The Slow Housing Market Can Hurt Government Revenues, But Doesn't Have To.

How much home sales impacts a place depends a lot on its property tax policies.

Home sales have been ticking down for months. It’s been particularly bad in the West, where 15 percent fewer homes were sold in December compared to the previous December. The slowdown is widely expected to continue, but how it affects local governments will differ.

That’s largely thanks to a government’s property tax policies. According to a new analysis from Fitch Ratings, the places least vulnerable to a slow housing market have strong caps on property tax rates and have assessed property values that lag far behind market values.

That bodes well for places out West, such as California, which has one of the nation’s toughest restrictions on property taxes. Thanks to Proposition 13, which caps property tax rates, counties in California were spared from severe drops in property tax revenue when the housing market collapsed in 2007 because that revenue was already artificially depressed, according to Fitch’s analysis.

“You have a huge way to go for the market decline to affect the assessed value,” says analyst Amy Laskey, who co-authored the report. “That’s why in Los Angeles, you saw big home price declines, but there was no corresponding decline in assessed value.”

By contrast, places without caps on property tax revenue have assessed values that trend closer to actual home values. That creates more volatility.

So while Los Angeles and Chicago had similar declines in home values — about 40 percent between 2006 and 2012 — assessed values in L.A. only dipped by 2 percent. In Chicago, they fell by a whooping 28 percent.

Reasons for the Slow Housing Market

Rising mortgage rates and home prices are largely being blamed for the current slowdown.

According to new data from the National Association of Realtors, the market is slowest in the West, which along with the Midwest, has shown minimal or zero gains in prices from a year ago.
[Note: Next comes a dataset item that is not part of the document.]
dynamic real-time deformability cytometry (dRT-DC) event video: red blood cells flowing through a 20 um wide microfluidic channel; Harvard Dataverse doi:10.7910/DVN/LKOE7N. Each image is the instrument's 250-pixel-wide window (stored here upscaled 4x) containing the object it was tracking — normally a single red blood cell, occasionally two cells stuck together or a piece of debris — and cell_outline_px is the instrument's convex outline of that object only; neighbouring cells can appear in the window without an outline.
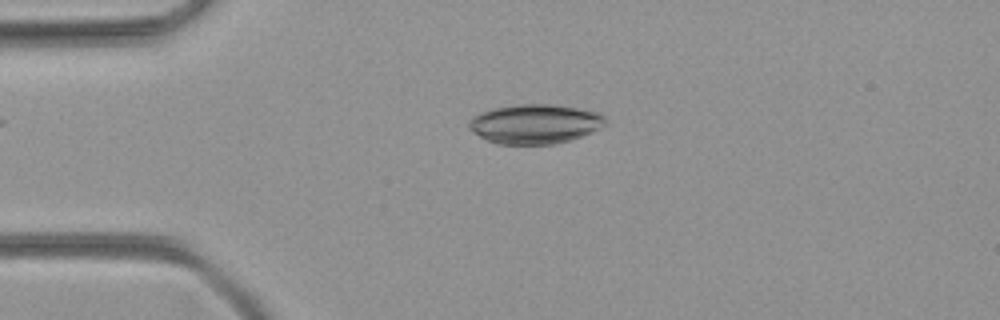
{"species": "common noctule bat (a hibernating species)", "species_latin": "Nyctalus noctula", "temperature_condition": "room temperature", "stored_images_in_passage": 44, "camera_frame_rate_fps": 3000, "um_per_image_px": 0.085, "animal": {"sex": "female", "body_mass_g": 21.9}, "frame": {"image": 1, "passage_image": 6, "time_ms": 1.667, "image_size_px": [1000, 320], "cell_outline_px": [[608, 120], [600, 128], [592, 132], [568, 140], [552, 144], [500, 144], [488, 140], [480, 136], [468, 128], [468, 120], [484, 112], [496, 108], [520, 104], [552, 104], [576, 108], [596, 112], [604, 116]], "centroid_in_image_um": [45.49, 10.53], "position_along_channel_um": 39.5, "area_um2": 30.87}}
Nationally, prices are up nearly 3 percent from last December, but that’s roughly half the average growth rate in 2017.

Some believe that the 2017 federal tax overhaul’s new limits on mortgage interest and property tax deductions will create more downward pressure on home prices in certain places across the country. That will affect localities differently, too.

Cumberland Advisors CEO John Mousseau is watching places where wealth is concentrated and where taxes are high, including Boston, New York City and its suburbs in Northern New Jersey and Fairfield County, Conn. Homeowners in these places are no longer getting the tax breaks they used to on their properties. “As long as there’s no recession,” he says, “I think home prices in places like these will stagnate or maybe even decline a little.” That could further hurt the local government’s property tax revenues.

But declining home prices aren’t necessarily a bad thing, Mousseau says. According to Fitch’s data, several major markets — including many out West — are currently overvalued. “I think what you’ll see is a realignment of house prices,” he says. “The idea that house prices can go up 6 or 7 percent a year — I think that’s going to go away.”